▶ WORK REQUEST
Go through the entries below and copy each line that holds the word "this".

▶ DATASET EXTRACT
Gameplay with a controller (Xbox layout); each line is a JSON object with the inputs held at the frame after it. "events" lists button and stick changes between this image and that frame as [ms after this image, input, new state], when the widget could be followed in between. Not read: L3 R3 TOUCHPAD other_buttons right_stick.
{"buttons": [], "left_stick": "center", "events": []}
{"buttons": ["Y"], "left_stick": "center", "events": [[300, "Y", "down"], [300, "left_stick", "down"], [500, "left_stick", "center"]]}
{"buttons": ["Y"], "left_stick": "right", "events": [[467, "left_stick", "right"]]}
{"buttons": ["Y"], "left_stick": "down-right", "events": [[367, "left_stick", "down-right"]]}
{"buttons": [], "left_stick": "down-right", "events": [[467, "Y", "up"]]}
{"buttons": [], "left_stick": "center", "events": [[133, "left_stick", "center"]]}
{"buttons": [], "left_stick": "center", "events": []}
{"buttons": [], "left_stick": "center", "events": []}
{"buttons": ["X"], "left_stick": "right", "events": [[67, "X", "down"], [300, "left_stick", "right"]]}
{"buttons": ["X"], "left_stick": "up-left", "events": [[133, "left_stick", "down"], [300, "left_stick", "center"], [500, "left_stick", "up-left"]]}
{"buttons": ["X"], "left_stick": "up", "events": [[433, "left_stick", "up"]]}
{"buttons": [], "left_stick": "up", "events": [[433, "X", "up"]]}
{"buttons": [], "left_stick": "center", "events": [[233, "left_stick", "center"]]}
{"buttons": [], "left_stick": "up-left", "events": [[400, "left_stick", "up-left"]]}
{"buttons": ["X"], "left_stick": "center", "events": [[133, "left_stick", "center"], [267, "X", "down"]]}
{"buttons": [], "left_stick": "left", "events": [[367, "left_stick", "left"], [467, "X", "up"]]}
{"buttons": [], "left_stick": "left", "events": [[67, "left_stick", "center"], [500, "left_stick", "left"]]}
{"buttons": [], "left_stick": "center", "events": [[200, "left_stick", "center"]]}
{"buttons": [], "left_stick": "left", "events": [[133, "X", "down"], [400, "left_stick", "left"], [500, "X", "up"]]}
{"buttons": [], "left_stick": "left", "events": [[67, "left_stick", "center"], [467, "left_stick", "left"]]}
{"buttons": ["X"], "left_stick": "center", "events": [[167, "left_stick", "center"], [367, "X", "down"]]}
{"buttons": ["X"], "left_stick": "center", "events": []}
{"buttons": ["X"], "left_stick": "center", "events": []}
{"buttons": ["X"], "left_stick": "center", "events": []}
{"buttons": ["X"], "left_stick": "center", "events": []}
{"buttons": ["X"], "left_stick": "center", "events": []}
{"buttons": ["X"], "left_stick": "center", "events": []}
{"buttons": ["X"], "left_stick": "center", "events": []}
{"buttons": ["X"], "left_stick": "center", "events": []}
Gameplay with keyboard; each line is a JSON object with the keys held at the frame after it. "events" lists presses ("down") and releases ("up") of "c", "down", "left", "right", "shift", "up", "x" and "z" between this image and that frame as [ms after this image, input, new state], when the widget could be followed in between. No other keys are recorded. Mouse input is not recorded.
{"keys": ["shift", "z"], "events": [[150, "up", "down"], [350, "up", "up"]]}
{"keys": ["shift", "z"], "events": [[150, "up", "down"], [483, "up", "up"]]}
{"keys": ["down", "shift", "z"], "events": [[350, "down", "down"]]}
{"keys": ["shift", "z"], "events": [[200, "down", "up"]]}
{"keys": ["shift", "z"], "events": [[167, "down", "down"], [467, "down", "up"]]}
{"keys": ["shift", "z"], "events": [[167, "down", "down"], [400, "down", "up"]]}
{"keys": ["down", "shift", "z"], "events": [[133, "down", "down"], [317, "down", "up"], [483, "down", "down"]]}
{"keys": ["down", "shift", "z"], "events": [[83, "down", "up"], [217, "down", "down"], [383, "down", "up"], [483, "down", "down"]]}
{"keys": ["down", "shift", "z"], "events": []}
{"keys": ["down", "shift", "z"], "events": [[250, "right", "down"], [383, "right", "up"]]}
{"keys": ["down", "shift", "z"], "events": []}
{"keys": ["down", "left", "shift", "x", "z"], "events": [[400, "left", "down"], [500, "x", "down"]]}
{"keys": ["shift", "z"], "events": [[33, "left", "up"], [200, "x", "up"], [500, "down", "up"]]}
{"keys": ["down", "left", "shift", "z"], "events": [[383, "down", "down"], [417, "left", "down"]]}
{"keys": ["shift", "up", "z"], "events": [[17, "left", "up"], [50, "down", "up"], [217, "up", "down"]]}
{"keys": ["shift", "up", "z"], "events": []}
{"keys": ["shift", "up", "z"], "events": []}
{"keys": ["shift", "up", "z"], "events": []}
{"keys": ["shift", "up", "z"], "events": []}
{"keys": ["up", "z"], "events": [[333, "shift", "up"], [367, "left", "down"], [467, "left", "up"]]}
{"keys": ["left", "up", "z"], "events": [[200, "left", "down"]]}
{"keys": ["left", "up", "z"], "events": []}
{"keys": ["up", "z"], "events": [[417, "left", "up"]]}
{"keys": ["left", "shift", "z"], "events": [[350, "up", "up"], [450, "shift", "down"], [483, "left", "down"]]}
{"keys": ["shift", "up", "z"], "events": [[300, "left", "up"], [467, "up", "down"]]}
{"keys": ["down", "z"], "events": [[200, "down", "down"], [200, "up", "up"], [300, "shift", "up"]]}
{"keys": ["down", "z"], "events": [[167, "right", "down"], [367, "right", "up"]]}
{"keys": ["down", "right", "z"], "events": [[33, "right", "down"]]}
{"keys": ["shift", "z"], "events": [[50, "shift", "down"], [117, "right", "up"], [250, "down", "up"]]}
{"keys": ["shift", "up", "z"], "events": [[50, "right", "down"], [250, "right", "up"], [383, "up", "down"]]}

▶ TASK RESULT
Gameplay with a controller (Xbox layout); each line is a JSON object with the inputs held at the frame after it. "events" lists button and stick changes between this image and that frame as [ms after this image, input, new state], when the widget could be followed in between. Not read: L3 R3 TOUCHPAD other_buttons right_stick.
Gameplay with keyboard; each line is a JSON object with the keys held at the frame after it. "events" lists presses ("down") and releases ("up") of "c", "down", "left", "right", "shift", "up", "x" and "z" between this image and that frame as [ms after this image, input, new state], when the widget could be followed in between. No other keys are recorded. Mouse input is not recorded.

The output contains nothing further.